Lalor Lake was named in 1973 after Royal Canadian Air Force Pilot Officer/Navigator Fintan Howard Lalor, of Pine Falls, who was posted to No. 34 Operational Training Unit Detachment, RCAF Station - Yarmouth, Nova Scotia. Lalor went missing during the Second World War on a training mission when Ventura II AJ173, attached to No.34 OTU Pennfield Ridge, disappeared and all four crewmen were reported missing and presumed to have crashed near Port Maitland, Nova Scotia.

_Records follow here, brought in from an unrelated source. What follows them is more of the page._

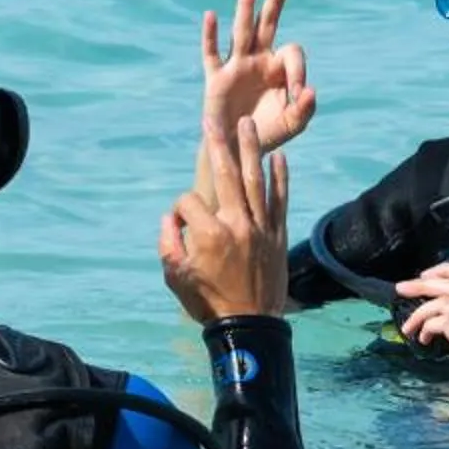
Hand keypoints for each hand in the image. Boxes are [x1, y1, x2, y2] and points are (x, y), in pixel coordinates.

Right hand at [160, 116, 290, 322]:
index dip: (178, 211)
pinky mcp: (278, 235)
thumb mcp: (175, 277)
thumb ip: (167, 243)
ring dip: (251, 150)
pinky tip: (279, 157)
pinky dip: (280, 178)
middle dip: (217, 145)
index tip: (179, 226)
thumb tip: (169, 218)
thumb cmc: (209, 303)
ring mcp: (260, 228)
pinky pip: (280, 200)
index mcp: (208, 234)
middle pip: (225, 175)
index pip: (188, 202)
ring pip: (255, 180)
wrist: (250, 327)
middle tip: (213, 121)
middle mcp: (236, 224)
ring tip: (248, 124)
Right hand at [199, 0, 314, 165]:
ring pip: (242, 30)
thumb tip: (310, 90)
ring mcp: (236, 67)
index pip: (292, 52)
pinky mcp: (216, 79)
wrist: (238, 150)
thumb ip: (305, 109)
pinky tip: (211, 16)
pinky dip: (210, 35)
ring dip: (246, 4)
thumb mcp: (293, 124)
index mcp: (279, 68)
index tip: (299, 94)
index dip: (298, 70)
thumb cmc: (268, 134)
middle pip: (267, 23)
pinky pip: (212, 54)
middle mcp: (258, 60)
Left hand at [394, 263, 448, 386]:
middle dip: (422, 285)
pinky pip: (444, 324)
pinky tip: (424, 338)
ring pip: (444, 304)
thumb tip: (441, 300)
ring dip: (420, 312)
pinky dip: (428, 327)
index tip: (424, 276)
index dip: (444, 270)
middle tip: (402, 289)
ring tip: (410, 326)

In 1925, the mineral claims that form the basis of the Snow Lake mine were staked and in 1938 were acquired by newly-formed Nor-Acme Gold Mines Limited, which operated the gold mine from 1949 to 1958. In November 1995 the mine was re-opened as the New Britannia Mine and operated until January 2005, when the mine was placed on "care and maintenance" and Snow Lake quickly descended to its economic nadir - only to rise again - with the Lalor discoveries just two years later in 2007.